I could tell he was trying very hard not to smile, forcing a bored know-it-all expression to freeze his face. It was so familiar, and so “Bennett,” that I could only feel enormously grateful that things weren’t feeling odd between us anymore.
“Well, since you asked, osp
rey babies don’t all hatch at the same time. There’s usually about a five-day span between the oldest one hatching and the youngest. The oldest hatchling then pretty much lords it over his or her younger siblings. If there’s plenty of food, it’s not a problem, since there’s enough to go around. But if there isn’t, the oldest one will make sure that he gets the lion’s share, and sometimes the younger ones will starve to death.”
“Nice,” I said. “Because you’re what—five minutes older than Mabry?”
“Seven.” He grinned at me, his familiar Bennett grin, and I relaxed. “And she’d better not forget it.”

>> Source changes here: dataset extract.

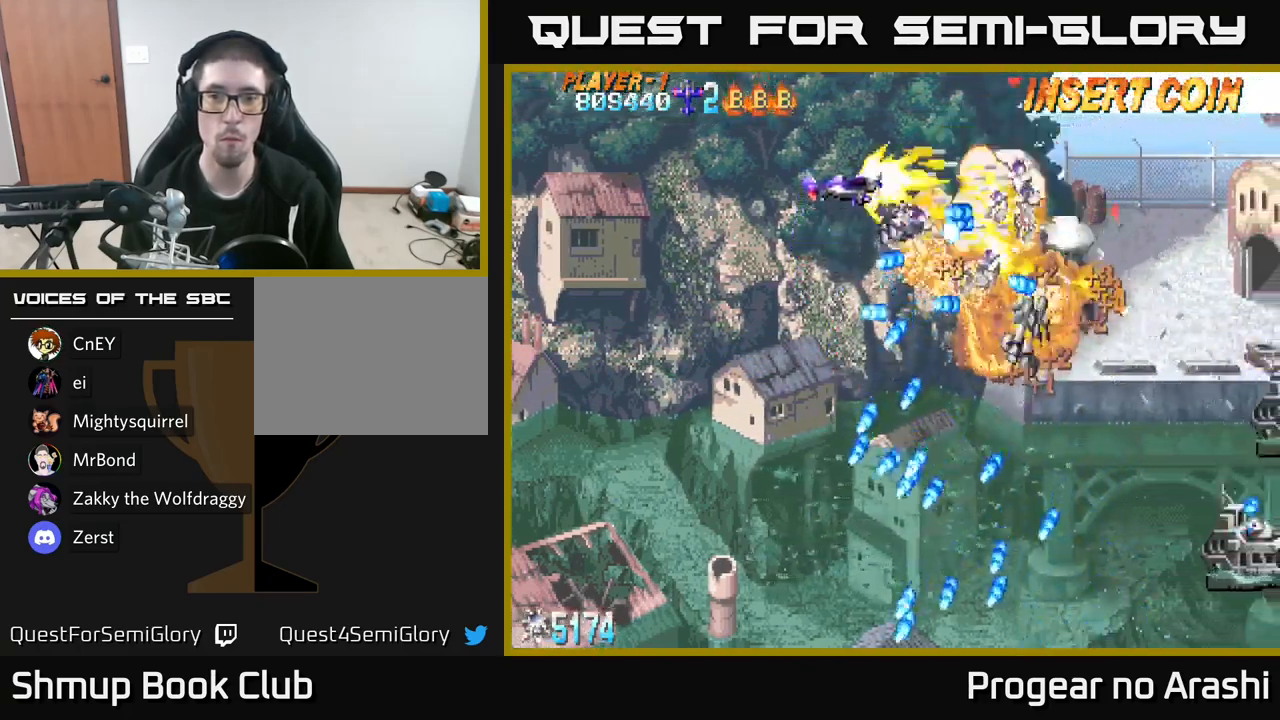
{"buttons": ["DPAD_RIGHT"], "left_stick": "center", "right_stick": "center", "events": [[100, "A", "down"], [117, "DPAD_LEFT", "down"], [150, "X", "up"], [250, "DPAD_LEFT", "up"], [467, "A", "up"], [467, "DPAD_UP", "up"], [483, "DPAD_RIGHT", "down"]]}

We grew silent as he made his way upriver, steering through small creeks and tributaries. I’d once known these waterways like the veins on my wrists, the curves and intersections altering only with the oncoming tide and returning when the water trickled back to the ocean. It had been so long, I wasn’t sure I could navigate without losing my way, and I wondered how it had happened that I’d lost that important part of my childhood. I sat up, trying to pay attention to where Bennett was going as we passed through the black needlerush and spartina grass that rustled against the sides of the boat. We sped by tupelo trees and wide-hipped cypress draped with Spanish moss, cormorants preening on the dead branches, and it was as if I were traveling back in time to the Larkin I’d once been. A sharp twist of grief pulled at my heart. I sucked in a deep breath of marsh air, briny and moist, trying to clear my head.
I loved who I’d become. I did. Almost as much as I hated the old me. But not, I suddenly realized, all of the old me. I missed the girl who’d known these secret alleyways into the marshes and who could recognize the sounds of the different birds and open an oyster faster than anyone she knew. But I’d gotten rid of her along with the rest of me, and the grief I felt was raw and open.